Admit it, there may have been more exciting features announced at WWDC, and there were certainly more involved ones, but only one was actually adorable. The forthcoming watchOS 7 will know when you're washing your hands, and it will prompt you to keep going.

Of course, that's borne of the coronavirus pandemic, so perhaps adorable isn't an appropriate word. But it's the right one. You saw this and you wanted it, and you also thought that only Apple would do it — and do it in quite this way.

More prosaic, but still welcome watchOS features include new fitness ones such as an ability to detect dancing. It can even distinguish between, say, Irish dancing where the upper body is held rigidly still, Argentine tango which is slower, and possibly Dad dancing, which Kevin Lynch gamely demonstrated.

There's also the long-awaited sleep tracking, although Apple deftly phrased its descriptions to make a virtue of how you'll need to remember to charge your Apple Watch in the morning. And there is now an easier way to set up complications, or choose Faces, or share them.

tvOS

Steve Jobs used to refer to Apple TV, the hardware box, as a kind of hobby, and while the company no longer does that, there has to be a limit on what Apple can do with it. Apple TV plays TV.

The company has added Apple Arcade to it, it's added apps, it's added Apple TV+, but fundamentally it's still the same box it's been for a long time. So of all the predictions about what Apple would unveil, an updated tvOS was an afterthought.

Until Apple unveiled how tvOS was gaining features that make it more useful alongside that other house-bound Apple technology, HomeKit. Now you'll be able to check out your HomeKit cameras from Apple TV.

What's more, if someone comes to your door during "Star Trek: Picard," then the good captain's face may be interrupted by a less dramatic person, perhaps in a parcel delivery uniform. You can switch a lot of new features off, incidentally.

CarPlay

That delivery person you've just chased from your front door until they jumped into their truck and drove off, has hopefully got CarPlay. They work hard, they deserve some new features to get them through their day.

Cross-platform

CarPlay is part of iOS 14, and so many of the features in Apple's new releases are shared across the different platforms. As well as the major ones mentioned, though, there are other niceties such as how Game Center has been updated.

If they were ever seen as just iPhone accessories, AirPods Pro are getting the cross-platform treatment now. As well as the new spacial audio that will improve the sound you hear on the AirPods Pro, you're now going to more easily hear music on all your devices.

AirPods are already paired to, say, your iPad, if it's on the same Apple ID as your iPhone. And you can pair them to just about anything, but it does get fiddly — even when it works first time.

Now Apple is saying that as you're listening to your iPhone, but you then put it down and pick up your iPad, the AirPods Pro will automatically switch to that device. Or back again.
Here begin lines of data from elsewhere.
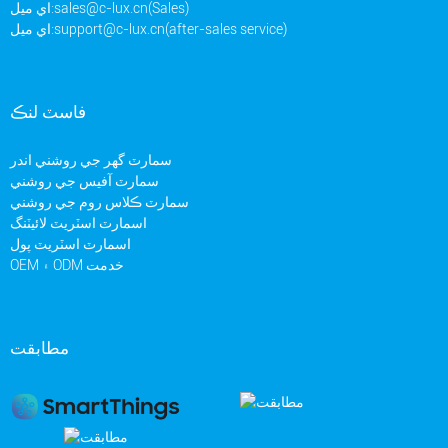
sales@c-lux.cn(Sales)
اي ميل:
support@c-lux.cn(after-sales service)
اي ميل:
فاسٽ لنڪ
سمارٽ گهر جي روشني اندر
سمارٽ آفيس جي روشني
سمارٽ ڪلاس روم جي روشني
اسمارٽ اسٽريٽ لائيٽنگ
اسمارٽ اسٽريٽ پول
OEM ۽ ODM خدمت
مطابقت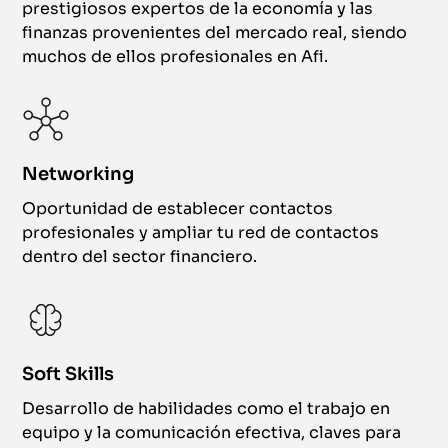
prestigiosos expertos de la economía y las
finanzas provenientes del mercado real, siendo
muchos de ellos profesionales en Afi.
Networking
Oportunidad de establecer contactos
profesionales y ampliar tu red de contactos
dentro del sector financiero.
Soft Skills
Desarrollo de habilidades como el trabajo en
equipo y la comunicación efectiva, claves para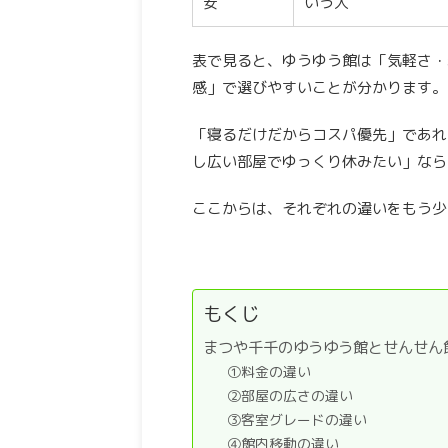
安
いう人
表で見ると、ゆうゆう館は「気軽さ・
感」で選びやすいことが分かります。
「寝るだけだからコスパ優先」であれ
し広い部屋でゆっくり休みたい」なら
ここからは、それぞれの違いをもう少
もくじ
まつや千千のゆうゆう館とせんせん
①料金の違い
②部屋の広さの違い
③客室グレードの違い
④館内移動の違い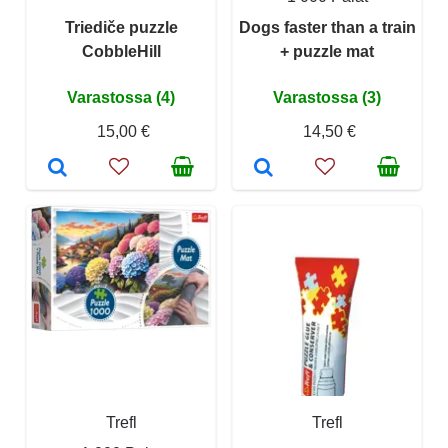
Triediče puzzle
Dogs faster than a train
CobbleHill
+ puzzle mat
Varastossa (4)
Varastossa (3)
15,00 €
14,50 €
Trefl
Trefl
We'll have to see how well — and how quickly — the feature works. But it is in keeping with how AirPods Pro are so small that you forget you're wearing them. You. just feel the world is surrounded with music, which is far from a bad thing.

Don't rush into this

If you're a developer, or just willing to pay the annual $100 fee to register as one, you could have early, beta versions of macOS Big Sur, iOS 14, iPadOS 14 and more right now. These are all significant enough updates that you want them, too.

But if AppleInsider has installed every beta and is examining them all, there isn't a single person on staff who has never had problems with beta software. The person next to you can have installed macOS Big Sur without a problem, and something in your MacBook Pro means that it totally fails.

It simply isn't worth the risk, and most definitely, certainly, positively, it is not worth taking a chance with your main Mac or iOS device.

More than perhaps any other year, this WWDC was like getting a sneak peek of the Christmas and birthday presents you're going to get later in the year. Enjoy the peek and go back to your current devices — even though iOS 13 and macOS Catalina do suddenly seem very old-fashioned.